**Directions for this task:**
From the records below, extract every line beginning at the one that contains "171: (61, 20)" and ending after the one that contains "64: (44, 34)". Copy them without changes, but leave out the picture markers.

**Information supplied:**

########################################

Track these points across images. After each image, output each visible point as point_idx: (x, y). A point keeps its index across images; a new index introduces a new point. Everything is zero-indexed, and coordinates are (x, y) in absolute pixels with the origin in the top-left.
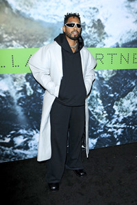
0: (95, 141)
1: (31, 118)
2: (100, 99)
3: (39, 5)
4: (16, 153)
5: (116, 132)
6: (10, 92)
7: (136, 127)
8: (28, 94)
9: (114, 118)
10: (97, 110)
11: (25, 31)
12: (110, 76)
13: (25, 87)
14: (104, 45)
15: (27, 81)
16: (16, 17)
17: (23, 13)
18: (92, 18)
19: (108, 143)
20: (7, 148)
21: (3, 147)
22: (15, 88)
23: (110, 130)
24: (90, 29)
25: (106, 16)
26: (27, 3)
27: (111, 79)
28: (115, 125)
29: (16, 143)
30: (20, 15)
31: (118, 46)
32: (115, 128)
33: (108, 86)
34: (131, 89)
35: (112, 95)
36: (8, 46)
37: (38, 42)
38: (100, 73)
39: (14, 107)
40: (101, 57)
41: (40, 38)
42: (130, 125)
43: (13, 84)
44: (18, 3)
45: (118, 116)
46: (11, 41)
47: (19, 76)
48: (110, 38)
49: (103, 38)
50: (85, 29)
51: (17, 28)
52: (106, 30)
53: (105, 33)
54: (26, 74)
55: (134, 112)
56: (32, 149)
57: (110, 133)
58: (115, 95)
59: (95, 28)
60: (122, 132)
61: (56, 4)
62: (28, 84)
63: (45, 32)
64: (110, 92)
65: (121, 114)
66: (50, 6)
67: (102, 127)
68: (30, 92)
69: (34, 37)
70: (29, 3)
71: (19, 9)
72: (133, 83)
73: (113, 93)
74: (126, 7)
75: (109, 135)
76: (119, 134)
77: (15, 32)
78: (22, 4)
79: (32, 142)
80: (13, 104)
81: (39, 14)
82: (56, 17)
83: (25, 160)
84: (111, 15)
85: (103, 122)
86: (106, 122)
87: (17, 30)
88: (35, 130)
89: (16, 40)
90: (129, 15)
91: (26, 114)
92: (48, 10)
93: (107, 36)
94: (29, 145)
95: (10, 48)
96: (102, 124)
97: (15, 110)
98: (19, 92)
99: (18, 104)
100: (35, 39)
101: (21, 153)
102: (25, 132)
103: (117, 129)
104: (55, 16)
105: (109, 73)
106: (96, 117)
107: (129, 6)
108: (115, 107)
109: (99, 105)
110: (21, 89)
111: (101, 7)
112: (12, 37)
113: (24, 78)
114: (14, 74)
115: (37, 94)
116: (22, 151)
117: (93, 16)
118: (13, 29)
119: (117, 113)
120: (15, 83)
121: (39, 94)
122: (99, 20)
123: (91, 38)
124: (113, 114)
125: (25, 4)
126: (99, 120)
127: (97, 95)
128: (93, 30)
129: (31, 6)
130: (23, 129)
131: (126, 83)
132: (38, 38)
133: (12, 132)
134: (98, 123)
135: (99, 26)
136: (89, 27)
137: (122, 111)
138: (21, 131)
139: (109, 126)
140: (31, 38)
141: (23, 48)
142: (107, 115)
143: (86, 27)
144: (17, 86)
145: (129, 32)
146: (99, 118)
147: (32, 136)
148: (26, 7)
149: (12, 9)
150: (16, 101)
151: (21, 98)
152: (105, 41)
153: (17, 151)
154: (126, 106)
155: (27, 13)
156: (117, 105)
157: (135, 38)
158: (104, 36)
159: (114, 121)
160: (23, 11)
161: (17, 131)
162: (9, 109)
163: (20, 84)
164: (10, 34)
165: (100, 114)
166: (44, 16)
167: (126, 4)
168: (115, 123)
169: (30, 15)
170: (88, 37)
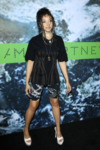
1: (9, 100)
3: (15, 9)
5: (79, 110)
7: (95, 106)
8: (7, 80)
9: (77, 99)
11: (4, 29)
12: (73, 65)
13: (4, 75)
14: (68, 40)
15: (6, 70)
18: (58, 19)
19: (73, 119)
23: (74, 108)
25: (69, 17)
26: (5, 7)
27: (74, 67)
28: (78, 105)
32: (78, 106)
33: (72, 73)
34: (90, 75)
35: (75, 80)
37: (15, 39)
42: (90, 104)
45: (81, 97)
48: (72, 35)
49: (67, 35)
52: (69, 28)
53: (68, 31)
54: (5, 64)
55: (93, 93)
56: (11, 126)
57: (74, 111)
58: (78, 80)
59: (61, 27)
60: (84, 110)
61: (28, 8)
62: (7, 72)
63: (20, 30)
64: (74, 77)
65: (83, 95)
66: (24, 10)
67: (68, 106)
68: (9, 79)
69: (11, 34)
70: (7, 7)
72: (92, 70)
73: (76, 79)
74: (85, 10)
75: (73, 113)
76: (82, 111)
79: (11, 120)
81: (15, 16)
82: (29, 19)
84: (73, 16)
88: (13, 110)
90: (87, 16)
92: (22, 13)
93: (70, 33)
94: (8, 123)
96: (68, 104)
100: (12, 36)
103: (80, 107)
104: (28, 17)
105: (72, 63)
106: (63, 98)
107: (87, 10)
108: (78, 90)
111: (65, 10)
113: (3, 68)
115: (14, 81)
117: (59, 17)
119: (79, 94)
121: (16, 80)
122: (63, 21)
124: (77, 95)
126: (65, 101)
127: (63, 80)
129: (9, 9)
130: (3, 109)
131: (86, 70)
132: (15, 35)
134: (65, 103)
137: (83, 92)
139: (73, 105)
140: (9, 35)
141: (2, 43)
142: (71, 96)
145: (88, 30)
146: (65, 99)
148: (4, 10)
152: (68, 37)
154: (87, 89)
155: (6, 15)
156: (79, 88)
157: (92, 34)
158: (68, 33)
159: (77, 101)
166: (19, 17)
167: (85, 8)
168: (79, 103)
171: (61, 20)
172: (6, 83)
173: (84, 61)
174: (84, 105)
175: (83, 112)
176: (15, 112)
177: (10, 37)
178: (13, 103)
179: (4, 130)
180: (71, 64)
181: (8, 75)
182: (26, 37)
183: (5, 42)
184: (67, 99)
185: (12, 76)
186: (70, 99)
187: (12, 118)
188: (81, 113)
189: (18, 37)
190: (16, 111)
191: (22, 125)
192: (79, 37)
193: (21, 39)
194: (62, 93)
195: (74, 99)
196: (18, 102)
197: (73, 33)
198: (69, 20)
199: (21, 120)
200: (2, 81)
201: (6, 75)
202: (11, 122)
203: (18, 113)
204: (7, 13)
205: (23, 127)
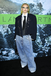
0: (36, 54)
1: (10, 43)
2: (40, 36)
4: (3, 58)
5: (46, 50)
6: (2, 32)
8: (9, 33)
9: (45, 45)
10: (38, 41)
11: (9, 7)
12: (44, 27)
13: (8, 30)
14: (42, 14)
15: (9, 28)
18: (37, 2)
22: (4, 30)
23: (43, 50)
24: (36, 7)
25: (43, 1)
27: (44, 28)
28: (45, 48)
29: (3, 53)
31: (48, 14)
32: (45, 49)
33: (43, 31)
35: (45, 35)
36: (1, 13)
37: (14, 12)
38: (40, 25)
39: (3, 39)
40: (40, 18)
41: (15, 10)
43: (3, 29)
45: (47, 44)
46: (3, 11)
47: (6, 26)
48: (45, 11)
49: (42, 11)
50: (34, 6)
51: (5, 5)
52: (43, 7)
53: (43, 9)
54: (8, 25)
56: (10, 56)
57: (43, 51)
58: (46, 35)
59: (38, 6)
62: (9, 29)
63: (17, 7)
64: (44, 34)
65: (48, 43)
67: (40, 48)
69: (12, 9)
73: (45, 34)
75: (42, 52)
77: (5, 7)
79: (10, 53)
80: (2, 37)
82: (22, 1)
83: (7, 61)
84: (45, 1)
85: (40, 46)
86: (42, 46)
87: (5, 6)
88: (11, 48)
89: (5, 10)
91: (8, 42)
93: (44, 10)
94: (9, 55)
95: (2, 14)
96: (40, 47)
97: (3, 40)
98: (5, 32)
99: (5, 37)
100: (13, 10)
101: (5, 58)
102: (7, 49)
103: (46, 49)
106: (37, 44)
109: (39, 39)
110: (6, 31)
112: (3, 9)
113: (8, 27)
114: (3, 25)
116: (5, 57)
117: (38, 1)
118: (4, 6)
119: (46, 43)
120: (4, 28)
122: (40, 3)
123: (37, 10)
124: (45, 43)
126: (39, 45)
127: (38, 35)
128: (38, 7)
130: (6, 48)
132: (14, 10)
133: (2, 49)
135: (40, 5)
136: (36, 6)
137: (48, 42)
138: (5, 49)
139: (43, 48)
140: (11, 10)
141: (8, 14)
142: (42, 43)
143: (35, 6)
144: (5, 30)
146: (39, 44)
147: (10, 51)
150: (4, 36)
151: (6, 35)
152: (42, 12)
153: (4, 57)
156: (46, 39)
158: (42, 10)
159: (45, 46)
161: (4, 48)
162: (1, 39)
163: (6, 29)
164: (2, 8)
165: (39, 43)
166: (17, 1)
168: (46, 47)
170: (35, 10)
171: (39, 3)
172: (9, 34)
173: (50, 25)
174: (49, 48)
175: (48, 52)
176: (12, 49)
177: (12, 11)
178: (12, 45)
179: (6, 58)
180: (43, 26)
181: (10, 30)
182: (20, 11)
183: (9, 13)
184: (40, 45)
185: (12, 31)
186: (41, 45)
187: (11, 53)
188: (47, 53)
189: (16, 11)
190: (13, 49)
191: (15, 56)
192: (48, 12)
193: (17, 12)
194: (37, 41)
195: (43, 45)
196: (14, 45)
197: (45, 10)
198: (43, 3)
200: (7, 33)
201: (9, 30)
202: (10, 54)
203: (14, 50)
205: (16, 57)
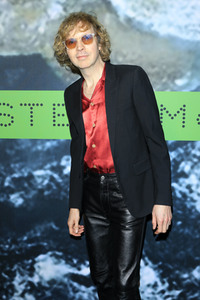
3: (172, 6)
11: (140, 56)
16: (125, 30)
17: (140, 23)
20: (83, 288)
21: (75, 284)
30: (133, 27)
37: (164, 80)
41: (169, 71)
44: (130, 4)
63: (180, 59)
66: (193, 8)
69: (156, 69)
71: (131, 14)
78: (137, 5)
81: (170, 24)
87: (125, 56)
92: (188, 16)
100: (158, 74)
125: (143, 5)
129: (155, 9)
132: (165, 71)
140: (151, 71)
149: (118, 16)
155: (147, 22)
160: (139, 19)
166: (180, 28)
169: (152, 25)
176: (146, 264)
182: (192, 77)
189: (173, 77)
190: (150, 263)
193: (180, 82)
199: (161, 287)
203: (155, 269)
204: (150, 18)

########################################

**Result of this task:**
171: (61, 20)
172: (6, 83)
173: (84, 61)
174: (84, 105)
175: (83, 112)
176: (15, 112)
177: (10, 37)
178: (13, 103)
179: (4, 130)
180: (71, 64)
181: (8, 75)
182: (26, 37)
183: (5, 42)
184: (67, 99)
185: (12, 76)
186: (70, 99)
187: (12, 118)
188: (81, 113)
189: (18, 37)
190: (16, 111)
191: (22, 125)
192: (79, 37)
193: (21, 39)
194: (62, 93)
195: (74, 99)
196: (18, 102)
197: (73, 33)
198: (69, 20)
199: (21, 120)
200: (2, 81)
201: (6, 75)
202: (11, 122)
203: (18, 113)
204: (7, 13)
205: (23, 127)
0: (36, 54)
1: (10, 43)
2: (40, 36)
4: (3, 58)
5: (46, 50)
6: (2, 32)
8: (9, 33)
9: (45, 45)
10: (38, 41)
11: (9, 7)
12: (44, 27)
13: (8, 30)
14: (42, 14)
15: (9, 28)
18: (37, 2)
22: (4, 30)
23: (43, 50)
24: (36, 7)
25: (43, 1)
27: (44, 28)
28: (45, 48)
29: (3, 53)
31: (48, 14)
32: (45, 49)
33: (43, 31)
35: (45, 35)
36: (1, 13)
37: (14, 12)
38: (40, 25)
39: (3, 39)
40: (40, 18)
41: (15, 10)
43: (3, 29)
45: (47, 44)
46: (3, 11)
47: (6, 26)
48: (45, 11)
49: (42, 11)
50: (34, 6)
51: (5, 5)
52: (43, 7)
53: (43, 9)
54: (8, 25)
56: (10, 56)
57: (43, 51)
58: (46, 35)
59: (38, 6)
62: (9, 29)
63: (17, 7)
64: (44, 34)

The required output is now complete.